◆ Problem 1 ◆
Read the RV trip thread below and decide whether each statement agrees with it: (a) Allie's husband is an Air Force pilot; (b) LEN puts RV park stays at $30 to $50 a night; (c) BarneyS reports more than 40 years of RVing. For each, answer yes or no and quote the deciding words of the thread.

───── Source extract ─────

# Starting at the Beginning



## akobrien (Oct 11, 2015)

Hello RV Community. My name is Allie and I'm starting with General RVing and hoping to get some guidance because I have no idea where else to start. My family and I would like to rent a RV (Class A or C) for the Christmas holidays. We live in Pensacola - my husband is a Navy pilot and just got home last week from a one year deployment to the Middle East. We had always hoped to do a family vacation traveling in an RV to the Grand Canyon - I know, not very original. My son is a Sr. in HS and this is his last year at home, and my husband is going to actually be home for Christmas this year so we feel like this is the year to do it. I was thinking we would drive from Pensacola to say, Oklahoma City, and pick up and return the RV there. I think it would be fun to travel Route 66 and stop at ghost towns, etc along the way to the Grand Canyon. I'm opening this up to the RV wide community - how do I start to plan this? Where do I look for RV Rentals (that are not the Cruise America rentals). What's a good rate to pay? How much should we budget for gas? I don't expect to have these questions answered but if someone can point me to a resource, website, person, book, that can make this planning process as easy and cost effective as possible, I would greatly appreciate it. We have been talking about purchasing a RV when he retires from the Navy in 2017, so we're looking at this as sort of a trail run!


----------



## LEN (Oct 12, 2015)

Who to rent from ????? I don't know. At Xmas time the GC is hit or miss, it will be cold possible snow, more than you want to deal with in an RV. We have RVed in the area AZ for 8 years now and two years ago in April was the first clear enough weather in the winter/spring to do the Canyon. As to gas, map your route for mileage and divide by 7 times the fuel cost, should be about $2.50 per gallon. Also you WILL want RV parks most likely and this is $30 to $50 a night for a night or two at a stop. I would drive the southern most I route to Texas or AZ for the RV pickup and return, less chance of severe cold/ice/snow. How many in the family, age for sleeping, most likely a C would be best to get around in.

LEN


----------



## BarneyS (Nov 17, 2015)

First of all, thank you so much for your and your husbands service. 
I am sorry but I think the time frame you are planning this adventure is not a good one.  That time of year, in the areas you will be trying to RV in are cold, snowy, icy, and dangerous at times.  In addition, most RV's, especially the ones you could rent, are not set up or capable of operating in cold weather for long periods of time without extensive preparation and planning.  A night or two in below freezing temps are one thing but  an extended vacation would be very difficult.  I would not attempt it and we have been RVing for over 40 years.  

Perhaps, since your husband just returned from a deployment, you can plan a trip like that at a better time of year since he most likely will not deploy again for a little while.  If you decide to do it during Christmas, perhaps you could stay South and enjoy a RV vacation there.  Lots of things to do and see in the South.  The only problem with that idea is that people like me who live in the North spend the winter months in the warm South and you may have not as good a selection of places or sites to stay in. 

Thank you again for your service.  My wife and I were married at the NAS Pensacola almost 60 years ago. 
Barney


----------

───── Input for this task ─────

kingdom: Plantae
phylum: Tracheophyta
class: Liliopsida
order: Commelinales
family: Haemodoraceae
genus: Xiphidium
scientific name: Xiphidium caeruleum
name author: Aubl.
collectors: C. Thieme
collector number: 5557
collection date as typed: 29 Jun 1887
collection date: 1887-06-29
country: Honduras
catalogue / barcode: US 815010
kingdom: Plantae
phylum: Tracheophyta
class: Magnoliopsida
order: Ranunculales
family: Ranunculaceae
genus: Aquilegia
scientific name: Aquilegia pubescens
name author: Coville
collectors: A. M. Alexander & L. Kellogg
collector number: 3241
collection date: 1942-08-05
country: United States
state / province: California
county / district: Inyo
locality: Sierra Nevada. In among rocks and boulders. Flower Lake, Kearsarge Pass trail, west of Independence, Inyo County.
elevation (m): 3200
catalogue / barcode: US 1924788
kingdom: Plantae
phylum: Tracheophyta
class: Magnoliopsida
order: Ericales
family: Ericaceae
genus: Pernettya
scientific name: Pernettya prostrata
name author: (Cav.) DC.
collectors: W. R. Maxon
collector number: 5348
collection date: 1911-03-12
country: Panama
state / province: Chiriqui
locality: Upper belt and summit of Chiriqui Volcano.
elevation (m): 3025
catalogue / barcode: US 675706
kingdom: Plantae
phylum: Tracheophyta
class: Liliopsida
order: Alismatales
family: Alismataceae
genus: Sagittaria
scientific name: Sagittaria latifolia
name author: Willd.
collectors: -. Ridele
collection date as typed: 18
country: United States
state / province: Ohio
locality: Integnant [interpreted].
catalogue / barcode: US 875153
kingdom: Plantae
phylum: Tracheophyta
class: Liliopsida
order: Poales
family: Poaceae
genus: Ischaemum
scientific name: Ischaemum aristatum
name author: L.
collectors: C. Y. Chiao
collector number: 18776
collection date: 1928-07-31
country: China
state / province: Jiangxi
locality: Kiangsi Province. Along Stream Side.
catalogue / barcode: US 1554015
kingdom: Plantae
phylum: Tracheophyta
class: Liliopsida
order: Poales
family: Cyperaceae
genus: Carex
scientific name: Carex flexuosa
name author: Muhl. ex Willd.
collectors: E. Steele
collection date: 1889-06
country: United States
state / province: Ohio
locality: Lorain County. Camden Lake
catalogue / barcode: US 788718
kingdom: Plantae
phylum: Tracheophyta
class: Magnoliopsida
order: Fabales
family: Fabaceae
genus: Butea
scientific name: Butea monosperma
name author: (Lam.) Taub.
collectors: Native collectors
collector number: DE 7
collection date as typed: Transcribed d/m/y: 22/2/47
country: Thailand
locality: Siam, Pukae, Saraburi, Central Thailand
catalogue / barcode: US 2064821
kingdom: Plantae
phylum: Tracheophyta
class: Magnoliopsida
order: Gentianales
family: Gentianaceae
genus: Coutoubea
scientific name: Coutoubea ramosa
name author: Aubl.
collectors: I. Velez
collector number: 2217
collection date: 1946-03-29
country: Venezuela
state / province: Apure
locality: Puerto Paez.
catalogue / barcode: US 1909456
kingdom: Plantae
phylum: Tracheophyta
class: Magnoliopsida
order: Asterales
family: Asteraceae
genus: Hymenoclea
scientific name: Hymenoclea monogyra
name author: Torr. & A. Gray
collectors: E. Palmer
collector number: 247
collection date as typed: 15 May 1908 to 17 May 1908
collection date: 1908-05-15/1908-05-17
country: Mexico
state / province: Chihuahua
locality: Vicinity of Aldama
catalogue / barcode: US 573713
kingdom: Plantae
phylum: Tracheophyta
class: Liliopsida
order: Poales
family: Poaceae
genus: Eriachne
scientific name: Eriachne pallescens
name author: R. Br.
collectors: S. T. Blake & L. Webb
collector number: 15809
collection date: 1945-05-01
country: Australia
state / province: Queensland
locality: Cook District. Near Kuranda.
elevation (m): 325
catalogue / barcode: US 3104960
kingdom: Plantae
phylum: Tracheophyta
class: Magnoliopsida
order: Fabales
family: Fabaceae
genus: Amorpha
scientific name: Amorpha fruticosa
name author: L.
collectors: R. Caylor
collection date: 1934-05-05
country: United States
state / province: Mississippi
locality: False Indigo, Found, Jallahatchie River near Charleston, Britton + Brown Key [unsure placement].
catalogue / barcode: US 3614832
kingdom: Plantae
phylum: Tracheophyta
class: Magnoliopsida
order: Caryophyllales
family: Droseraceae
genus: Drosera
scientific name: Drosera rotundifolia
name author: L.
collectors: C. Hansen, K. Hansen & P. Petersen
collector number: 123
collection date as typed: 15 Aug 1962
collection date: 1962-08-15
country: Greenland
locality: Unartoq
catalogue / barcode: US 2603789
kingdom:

─────

◆ Problem 2 ◆
In the entries, repeat the lines between the one holding "catalogue / barcode: US 3104960" and the one holding "state / province: Mississippi", inclusive.

◆ Expected answer 1 ◆
(a) No: "my husband is a Navy pilot"
(b) Yes: "this is $30 to $50 a night"
(c) Yes: "we have been RVing for over 40 years"

◆ Expected answer 2 ◆
catalogue / barcode: US 3104960
kingdom: Plantae
phylum: Tracheophyta
class: Magnoliopsida
order: Fabales
family: Fabaceae
genus: Amorpha
scientific name: Amorpha fruticosa
name author: L.
collectors: R. Caylor
collection date: 1934-05-05
country: United States
state / province: Mississippi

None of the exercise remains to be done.